● Problem requirements
Set down every record below exactly as it appears, but without the pictures.

● Entries supplied
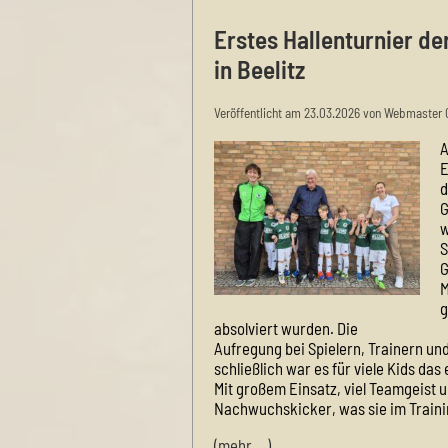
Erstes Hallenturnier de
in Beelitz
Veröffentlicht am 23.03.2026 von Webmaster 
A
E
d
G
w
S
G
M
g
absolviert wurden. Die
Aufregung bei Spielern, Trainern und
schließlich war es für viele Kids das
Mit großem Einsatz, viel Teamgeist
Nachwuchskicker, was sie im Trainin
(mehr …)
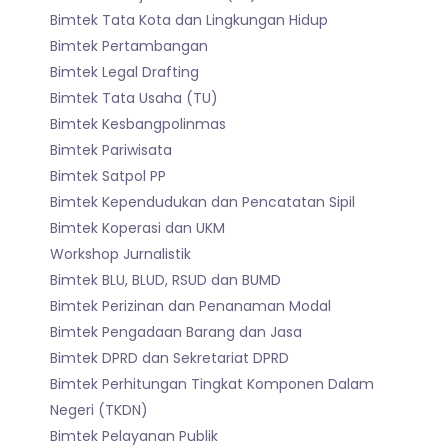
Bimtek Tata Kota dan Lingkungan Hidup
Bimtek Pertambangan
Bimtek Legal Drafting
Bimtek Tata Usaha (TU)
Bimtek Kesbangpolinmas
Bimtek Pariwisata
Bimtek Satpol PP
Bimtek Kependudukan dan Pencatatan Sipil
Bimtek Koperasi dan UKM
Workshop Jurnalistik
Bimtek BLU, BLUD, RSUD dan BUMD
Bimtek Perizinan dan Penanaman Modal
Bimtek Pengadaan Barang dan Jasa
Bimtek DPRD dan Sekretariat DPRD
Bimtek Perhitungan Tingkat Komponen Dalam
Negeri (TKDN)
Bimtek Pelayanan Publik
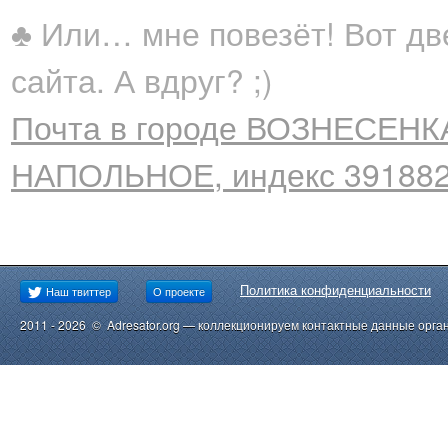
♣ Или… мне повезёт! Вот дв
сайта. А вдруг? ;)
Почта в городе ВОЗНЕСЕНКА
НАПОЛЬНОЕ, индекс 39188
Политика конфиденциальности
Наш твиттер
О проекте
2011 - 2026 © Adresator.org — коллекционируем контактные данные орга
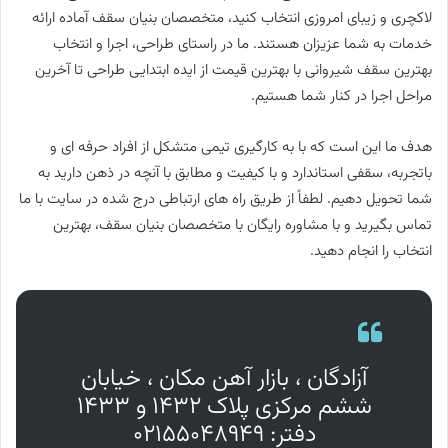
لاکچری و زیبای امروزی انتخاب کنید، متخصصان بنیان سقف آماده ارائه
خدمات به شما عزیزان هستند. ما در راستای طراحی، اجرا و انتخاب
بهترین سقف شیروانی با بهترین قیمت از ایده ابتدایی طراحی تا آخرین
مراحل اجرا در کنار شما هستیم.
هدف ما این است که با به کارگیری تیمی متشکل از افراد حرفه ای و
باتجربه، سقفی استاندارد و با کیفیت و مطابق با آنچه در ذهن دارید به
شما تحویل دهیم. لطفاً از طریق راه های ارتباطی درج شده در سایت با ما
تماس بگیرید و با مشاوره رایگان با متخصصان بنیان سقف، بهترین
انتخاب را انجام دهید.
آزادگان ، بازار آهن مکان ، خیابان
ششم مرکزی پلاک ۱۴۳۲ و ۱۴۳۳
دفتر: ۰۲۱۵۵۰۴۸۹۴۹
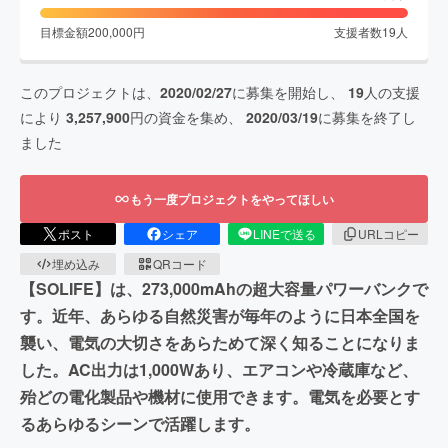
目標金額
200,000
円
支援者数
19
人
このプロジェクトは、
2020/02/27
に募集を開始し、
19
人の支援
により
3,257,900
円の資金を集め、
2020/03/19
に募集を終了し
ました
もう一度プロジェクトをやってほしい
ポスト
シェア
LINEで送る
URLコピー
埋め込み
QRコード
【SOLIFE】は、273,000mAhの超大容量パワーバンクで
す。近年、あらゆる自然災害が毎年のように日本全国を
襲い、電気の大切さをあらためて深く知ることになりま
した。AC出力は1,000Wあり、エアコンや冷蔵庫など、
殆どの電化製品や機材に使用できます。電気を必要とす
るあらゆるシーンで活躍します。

● Result of the exercise
Erstes Hallenturnier de
in Beelitz
Veröffentlicht am 23.03.2026 von Webmaster 
A
E
d
G
w
S
G
M
g
absolviert wurden. Die
Aufregung bei Spielern, Trainern und
schließlich war es für viele Kids das
Mit großem Einsatz, viel Teamgeist
Nachwuchskicker, was sie im Trainin
(mehr …)
Bimtek Tata Kota dan Lingkungan Hidup
Bimtek Pertambangan
Bimtek Legal Drafting
Bimtek Tata Usaha (TU)
Bimtek Kesbangpolinmas
Bimtek Pariwisata
Bimtek Satpol PP
Bimtek Kependudukan dan Pencatatan Sipil
Bimtek Koperasi dan UKM
Workshop Jurnalistik
Bimtek BLU, BLUD, RSUD dan BUMD
Bimtek Perizinan dan Penanaman Modal
Bimtek Pengadaan Barang dan Jasa
Bimtek DPRD dan Sekretariat DPRD
Bimtek Perhitungan Tingkat Komponen Dalam
Negeri (TKDN)
Bimtek Pelayanan Publik
♣ Или… мне повезёт! Вот дв
сайта. А вдруг? ;)
Почта в городе ВОЗНЕСЕНКА
НАПОЛЬНОЕ, индекс 39188
Политика конфиденциальности
Наш твиттер
О проекте
2011 - 2026 © Adresator.org — коллекционируем контактные данные орга
لاکچری و زیبای امروزی انتخاب کنید، متخصصان بنیان سقف آماده ارائه
خدمات به شما عزیزان هستند. ما در راستای طراحی، اجرا و انتخاب
بهترین سقف شیروانی با بهترین قیمت از ایده ابتدایی طراحی تا آخرین
مراحل اجرا در کنار شما هستیم.
هدف ما این است که با به کارگیری تیمی متشکل از افراد حرفه ای و
باتجربه، سقفی استاندارد و با کیفیت و مطابق با آنچه در ذهن دارید به
شما تحویل دهیم. لطفاً از طریق راه های ارتباطی درج شده در سایت با ما
تماس بگیرید و با مشاوره رایگان با متخصصان بنیان سقف، بهترین
انتخاب را انجام دهید.
آزادگان ، بازار آهن مکان ، خیابان
ششم مرکزی پلاک ۱۴۳۲ و ۱۴۳۳
دفتر: ۰۲۱۵۵۰۴۸۹۴۹
目標金額
200,000
円
支援者数
19
人
このプロジェクトは、
2020/02/27
に募集を開始し、
19
人の支援
により
3,257,900
円の資金を集め、
2020/03/19
に募集を終了し
ました
もう一度プロジェクトをやってほしい
ポスト
シェア
LINEで送る
URLコピー
埋め込み
QRコード
【SOLIFE】は、273,000mAhの超大容量パワーバンクで
す。近年、あらゆる自然災害が毎年のように日本全国を
襲い、電気の大切さをあらためて深く知ることになりま
した。AC出力は1,000Wあり、エアコンや冷蔵庫など、
殆どの電化製品や機材に使用できます。電気を必要とす
るあらゆるシーンで活躍します。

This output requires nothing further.